Pesok illustrated the problem with a relatable anecdote about a simple "Fruit Letter Counter" app. Despite initial success in testing, a user's slightly varied query exposed a glaring failure. This highlights a crucial truth: "No one is going to use something that doesn't work. It's literally unusable." While AI models might perform admirably in controlled demonstrations, their real-world deployment often uncovers unexpected "hallucinations" that render them ineffective for end-users. The challenge, therefore, lies in making AI software truly reliable.
Vercel v0, a full-stack AI coding platform that recently crossed 100 million messages sent and launched GitHub Sync, tackles this by focusing on evals at the application layer. This means evaluating how the AI performs within the context of actual user interactions and specific use cases, moving beyond abstract model performance metrics. A core insight for this process is the need to "understand your 'court'." Using a basketball analogy, Pesok explained that the "court" represents the domain of user queries your application is designed to handle. Just as a basketball player needs to practice across the entire court, developers must ensure their evaluations cover the full spectrum of relevant user inputs, avoiding "out-of-bounds" scenarios that don't reflect real usage.

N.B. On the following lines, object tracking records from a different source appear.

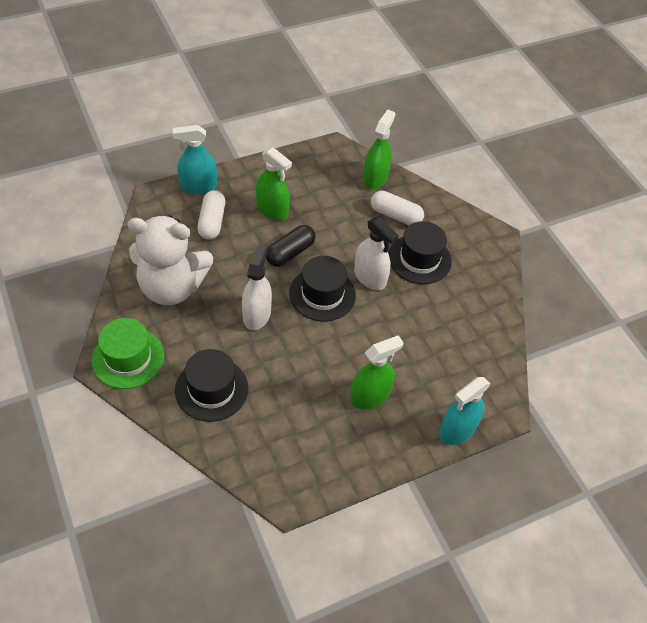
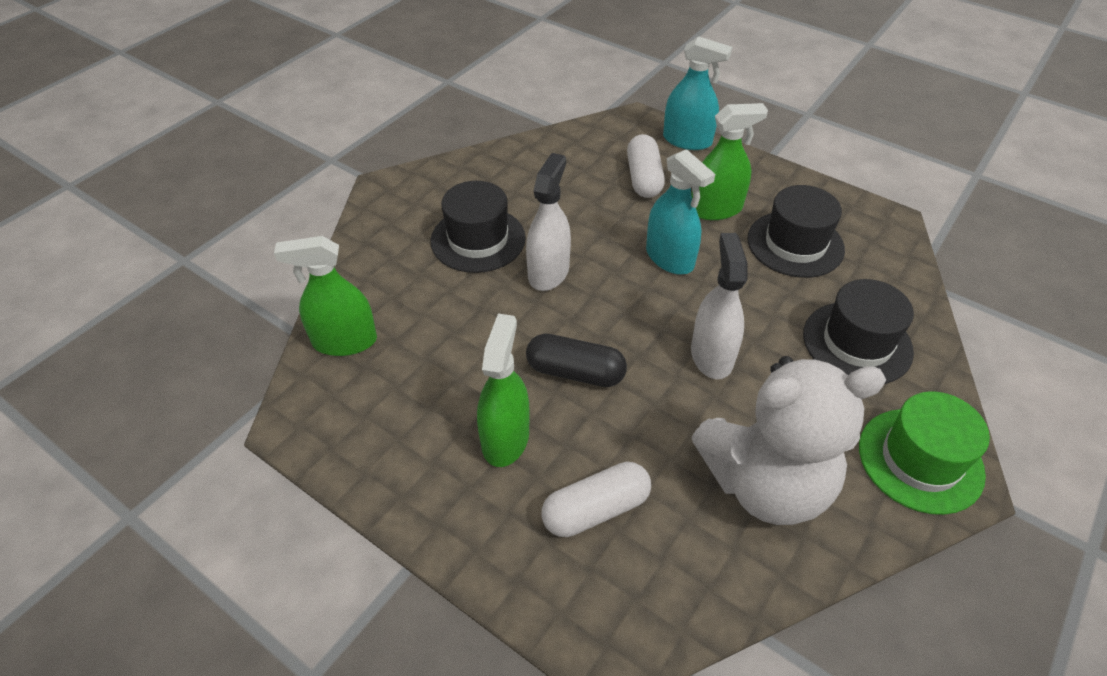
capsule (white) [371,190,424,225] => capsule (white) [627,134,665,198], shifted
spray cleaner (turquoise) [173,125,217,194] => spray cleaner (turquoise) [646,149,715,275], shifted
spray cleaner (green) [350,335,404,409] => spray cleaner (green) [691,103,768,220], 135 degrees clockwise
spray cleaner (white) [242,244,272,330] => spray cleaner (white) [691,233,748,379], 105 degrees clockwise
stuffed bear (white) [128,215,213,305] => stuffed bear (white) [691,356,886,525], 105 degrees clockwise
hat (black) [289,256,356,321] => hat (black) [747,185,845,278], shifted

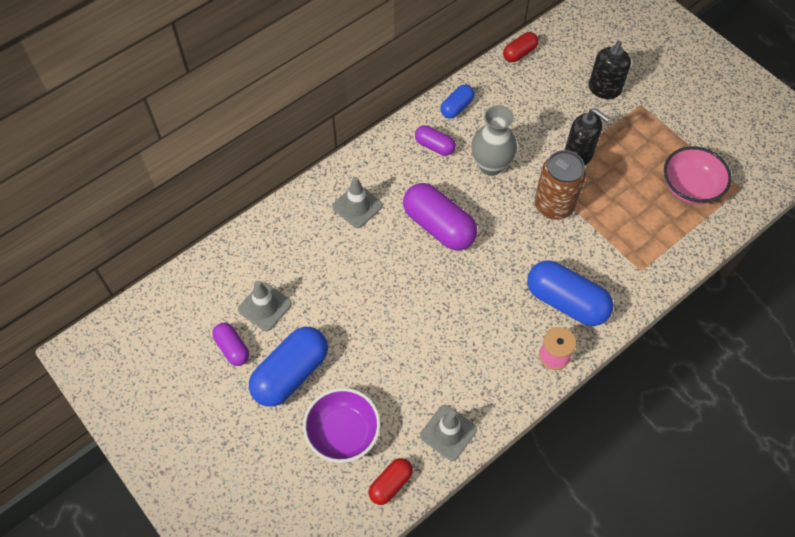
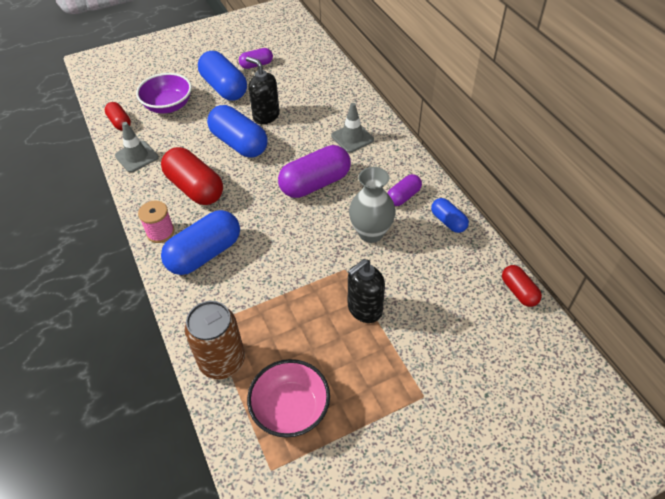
nothing => capsule (red) [161,147,223,205]
soda can (dark brown) [534,150,586,220] => soda can (dark brown) [184,301,245,379], shifted
nothing => capsule (royal blue) [207,105,268,157]
pump bottle (black) [589,40,631,99] => pump bottle (black) [246,57,280,124], shifted
road cone (grey) [238,281,292,331] => nothing

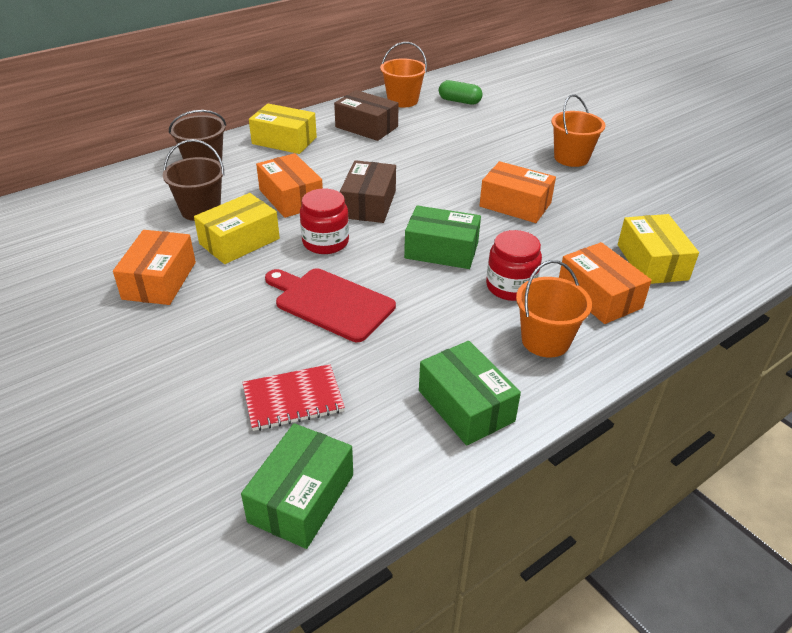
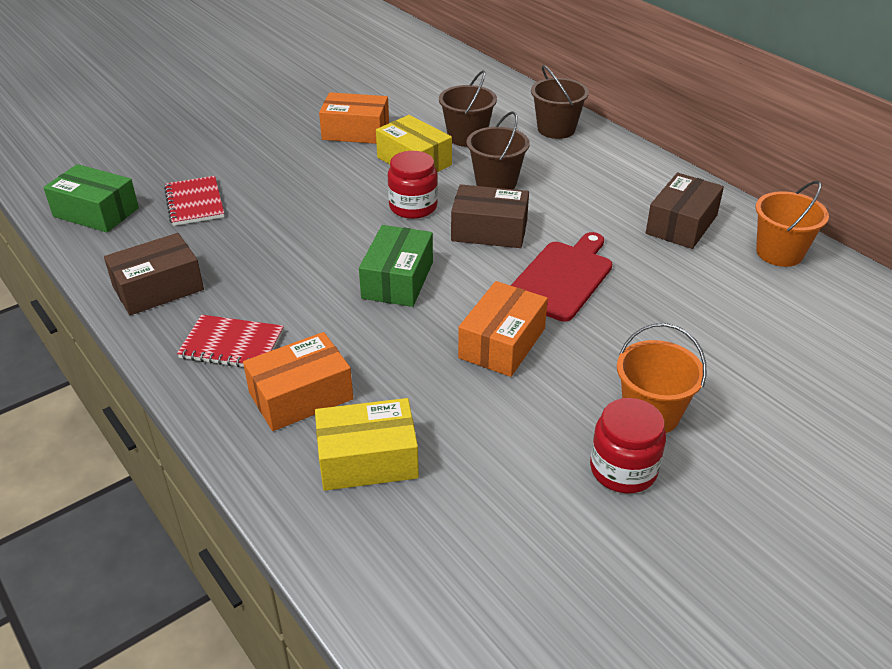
box (green) [419,341,521,446] => box (dark brown) [104,233,204,315]
bucket (bright orange) [516,260,592,358] => notebook (red) [177,315,284,367]
box (bright orange) [256,153,323,218] => bucket (dark brown) [467,111,530,189]
chopping board (red) [265,268,396,342] => chopping board (red) [511,232,612,322], shifted
preserve jar (red) [486,230,542,301] => preserve jar (red) [590,398,666,493], shifted
box (golden) [249,104,317,154] => nothing
capsule (green) [439,80,483,105] => nothing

Collecting comprehensive data is paramount. Pesok stressed that "there is no shortcut here. You really have to do the work and understand what your court looks like." This involves gathering diverse user feedback, from simple thumbs up/down ratings to analyzing random samples from application logs, and even monitoring community forums and social media for user-reported issues. This qualitative and quantitative data forms the foundation for effective evals.

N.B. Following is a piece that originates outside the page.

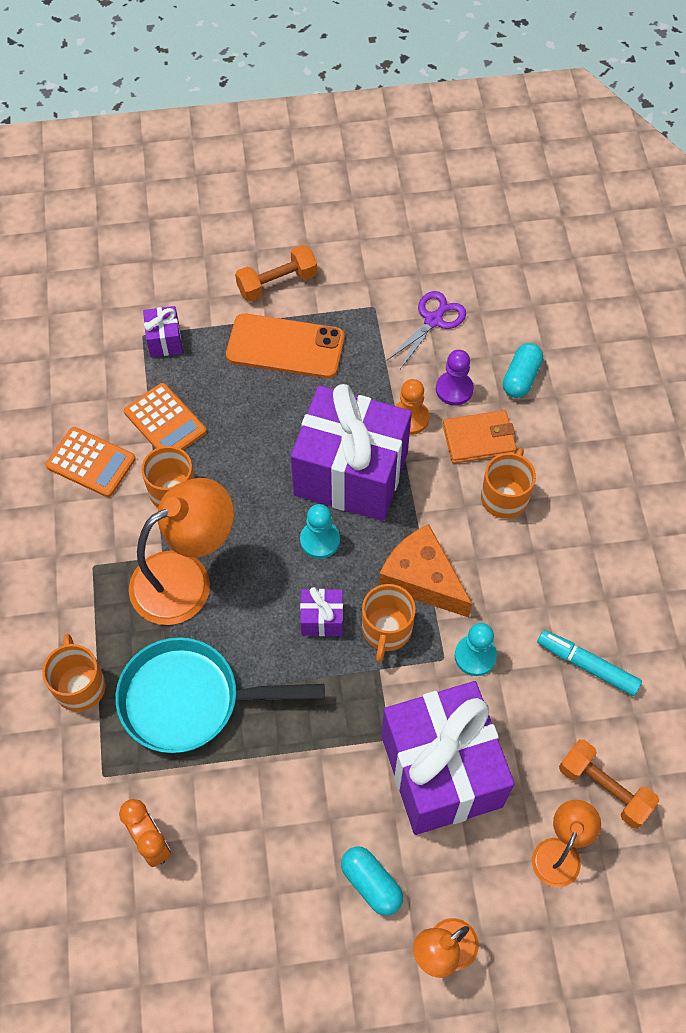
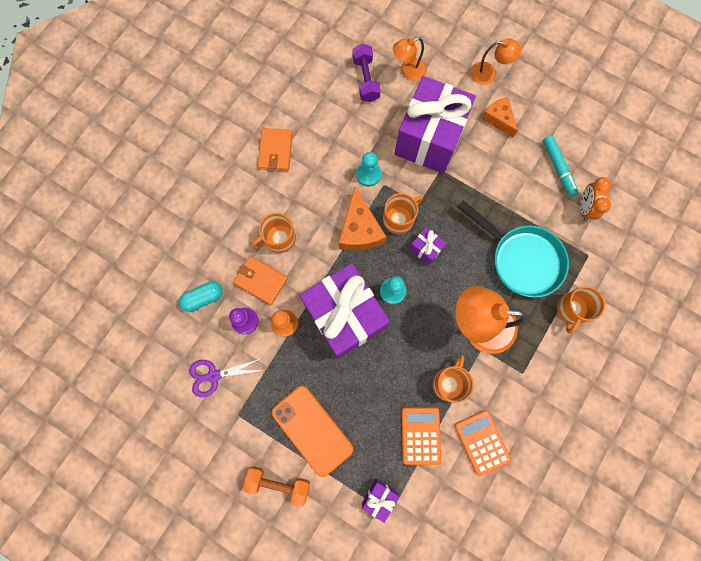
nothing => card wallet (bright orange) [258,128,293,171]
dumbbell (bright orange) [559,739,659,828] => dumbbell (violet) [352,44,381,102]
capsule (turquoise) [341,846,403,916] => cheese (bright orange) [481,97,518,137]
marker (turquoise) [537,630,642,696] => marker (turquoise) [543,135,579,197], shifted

Structuring these evaluations involves a key principle: separating constants from variables. Static user queries and their expected outputs reside in the "data" portion of the eval. The "task" section, however, is where developers introduce variables like different system prompts or retrieval-augmented generation (RAG) techniques, allowing them to experiment and iterate without constantly re-annotating data. This modularity ensures that changes to the underlying AI logic can be quickly tested against a consistent set of real-world scenarios.

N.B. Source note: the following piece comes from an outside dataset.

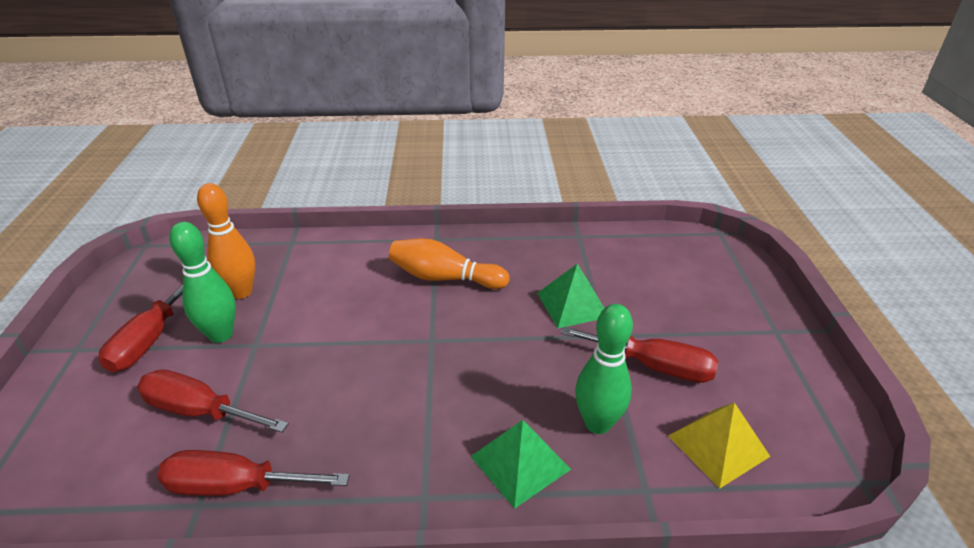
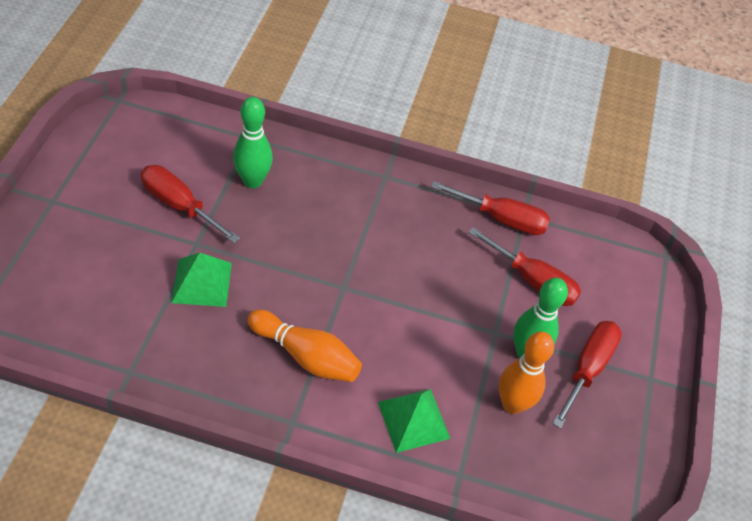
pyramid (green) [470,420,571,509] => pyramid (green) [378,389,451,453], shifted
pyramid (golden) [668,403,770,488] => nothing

Scoring these evals should lean towards deterministic pass/fail outcomes to simplify debugging and communication across teams. While some domains might necessitate human review for nuanced outputs, the goal is to codify what constitutes a "failed" interaction. For instance, a simple string match for expected answers can be facilitated by instructing the AI to output its final answer within specific tags, making automated scoring more straightforward.
The ultimate goal is continuous, systematic improvement. Integrating evals into the continuous integration/continuous deployment (CI/CD) pipeline allows for automated testing of every code change. Tools like Braintrust can generate reports showing improvements and regressions, providing clear visual feedback on how changes impact performance across the "court." This empirical approach ensures that "improvement without measurement is limited and imprecise." By systematically evaluating AI applications against real-world user data, teams can significantly increase reliability and quality, leading to higher conversion and retention rates, and ultimately, less time spent on reactive support.